When on August 5, 2019, India unilaterally scrapped the symbolic autonomous status of occupied Kashmir to make it part of its union territory, Pakistan’s reaction had been weak, confined to more bluff and bluster rather than any concrete and meaningful steps. Indians had anticipated and factored in this Pakistani reaction given Islamabad’s weak economic conditions, a divided political house, and the world apathy towards the plight of Kashmiris.
Come the Pakistan Muslim League-Nawaz-led (PML-N) coalition government, among the first steps it took was to appoint a trade minister at the Pakistani High Commission, New Delhi
However, former prime minister Imran Khan despite all the odds did manage to highlight the Kashmir dispute on the world stage and took a principled stand that there can be no normal relations with India, including trade, until New Delhi revokes its August 5 decision which violated the UN resolutions and the bilateral agreements made with Pakistan. This was the bare minimum Pakistan could have done as India crossed one red-line after another. And that’s what Islamabad did, even though under the previous Pakistan Tehreek-e-Insaf government, there were moves to open trade with India. Some within Imran Khan’s cabinet and powerful business circles advocated this position openly. But thanks to the public pressure, these designs were foiled.
Come the Pakistan Muslim League-Nawaz-led (PML-N) coalition government, among the first steps it took was to appoint a trade minister at the Pakistani High Commission, New Delhi. The public uproar, however, forced the government to announce that there has been no change in Pakistan’s position and the trade ties between the two estranged neighbours are not being restored. But the symbolism of this unilateral flexibility towards India can hardly be missed.

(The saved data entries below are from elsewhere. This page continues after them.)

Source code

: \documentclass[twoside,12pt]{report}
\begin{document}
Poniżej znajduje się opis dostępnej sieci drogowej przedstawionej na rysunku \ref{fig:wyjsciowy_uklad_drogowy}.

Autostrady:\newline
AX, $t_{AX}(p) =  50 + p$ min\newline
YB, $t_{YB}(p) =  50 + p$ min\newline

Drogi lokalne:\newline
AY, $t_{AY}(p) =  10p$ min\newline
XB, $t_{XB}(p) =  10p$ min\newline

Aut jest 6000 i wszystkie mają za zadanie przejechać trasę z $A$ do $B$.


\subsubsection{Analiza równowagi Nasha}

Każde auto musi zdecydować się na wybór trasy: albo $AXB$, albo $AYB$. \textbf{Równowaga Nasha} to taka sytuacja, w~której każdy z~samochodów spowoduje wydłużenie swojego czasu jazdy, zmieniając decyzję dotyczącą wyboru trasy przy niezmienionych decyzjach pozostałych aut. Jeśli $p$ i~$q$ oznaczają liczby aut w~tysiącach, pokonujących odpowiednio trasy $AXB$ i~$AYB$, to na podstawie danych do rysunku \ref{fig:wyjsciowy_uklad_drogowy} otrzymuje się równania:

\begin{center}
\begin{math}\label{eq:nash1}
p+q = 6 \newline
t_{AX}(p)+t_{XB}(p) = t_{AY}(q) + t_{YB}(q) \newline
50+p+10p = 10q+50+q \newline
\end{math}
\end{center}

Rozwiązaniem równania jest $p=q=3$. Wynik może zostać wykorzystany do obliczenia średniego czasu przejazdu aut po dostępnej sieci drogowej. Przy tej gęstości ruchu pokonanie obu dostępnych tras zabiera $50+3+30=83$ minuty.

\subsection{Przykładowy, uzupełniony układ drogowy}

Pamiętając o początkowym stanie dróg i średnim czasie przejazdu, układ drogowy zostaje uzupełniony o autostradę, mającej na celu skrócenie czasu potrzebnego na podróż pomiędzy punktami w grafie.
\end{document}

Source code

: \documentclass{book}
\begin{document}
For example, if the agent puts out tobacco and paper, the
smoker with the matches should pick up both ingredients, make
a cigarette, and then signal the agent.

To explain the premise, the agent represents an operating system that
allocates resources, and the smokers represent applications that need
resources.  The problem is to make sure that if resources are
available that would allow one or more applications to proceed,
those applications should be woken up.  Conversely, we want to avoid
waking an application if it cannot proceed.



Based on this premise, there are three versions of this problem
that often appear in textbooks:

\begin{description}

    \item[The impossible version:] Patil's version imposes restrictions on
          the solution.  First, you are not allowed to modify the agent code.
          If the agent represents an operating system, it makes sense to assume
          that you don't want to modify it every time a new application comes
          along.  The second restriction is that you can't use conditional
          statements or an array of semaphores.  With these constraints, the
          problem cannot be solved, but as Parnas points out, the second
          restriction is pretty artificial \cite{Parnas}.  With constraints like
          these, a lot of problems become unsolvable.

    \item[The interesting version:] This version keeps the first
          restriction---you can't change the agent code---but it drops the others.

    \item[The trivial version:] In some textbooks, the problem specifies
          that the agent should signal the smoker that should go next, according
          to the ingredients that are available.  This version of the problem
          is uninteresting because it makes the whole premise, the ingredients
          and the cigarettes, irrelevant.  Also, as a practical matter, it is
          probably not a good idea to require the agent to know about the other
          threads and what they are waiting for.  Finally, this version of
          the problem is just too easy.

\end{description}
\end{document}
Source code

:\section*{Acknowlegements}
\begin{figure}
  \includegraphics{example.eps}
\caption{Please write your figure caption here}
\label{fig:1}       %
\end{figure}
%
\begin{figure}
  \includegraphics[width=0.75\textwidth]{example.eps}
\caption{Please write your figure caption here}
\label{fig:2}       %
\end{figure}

And this is not the first time that the PML-N has gone an extra mile to appease the Hindu extremist government of India. Even during Nawaz Sharif’s third stint in power, the PML-N had been giving one-sided concessions to the Modi regime at the cost of aspirations of the Kashmiri people and Pakistan’s just and principled position on Kashmir.
And now in the PML-N’s fourth stint in power, it is moving in the same direction damaging the Kashmir cause and alienating Kashmiris living on both sides of the so-called Line of Control (LoC).
Pakistan’s political leadership and the military establishment both should be clear that trading with the enemy in the near or any distant future is no option at all until India reverts back to the pre-August 5, 2019, status of Kashmir. Only then, the process of dialogue and efforts to normalize relations with India can start. Anything short of that means that Pakistan has accepted the new position of India – that is assimilation of occupied Kashmir in the Indian union territory – and the talks would only drag on to solidify the Indian grip on the disputed territory.
This would be an abject surrender by Pakistan and betrayal to the Kashmir cause.
In the recent past, there have been growing voices within the country’s ruling elite to normalise relations with India at every cost although there are no takers of peace on the other side of the border. In a way, a segment of Pakistani elite is advocating peace with India on purely Indian terms in which Pakistan not just surrenders Kashmir but confines its role to a satellite state of India. Our so-called peace doves want Indian trucks to ply on Pakistani roads and Islamabad’s role is reduced to collecting nominal toll tax from them.
And to promote this idea, Pakistanis are told that regions go forward and not the countries. Amidst the calls of regional integration, Pakistanis are also being advised to bury the past.
No sir. This cannot happen. Both these ideas are flawed to the core and are aimed only to candy floss the Indian hegemony in South Asia and sacrifice Kashmiris and Muslims living in India.
For the record, the past cannot be buried and regions do not go forward, but a country does. And a country marches forward by resolving its internal contradictions and through honest and efficient leadership. Then it is up to the country whether to take the other regional countries along on its own terms, dictate its terms or fly solo.
In the current situation, when Pakistan is reeling because of political instability and economic crunch, engaging India from a position of extreme weakness is not an option. Yes, a cold, estranged peace with a determination to strike back with full force if India crosses any other red-line remains an option for now.
Only a politically united, stable, and strong Pakistan can ensure peace in the region and fight and win the Kashmir cause. Anything short of that would only be a betrayal to the country, which Pakistanis will never forget, and forgive.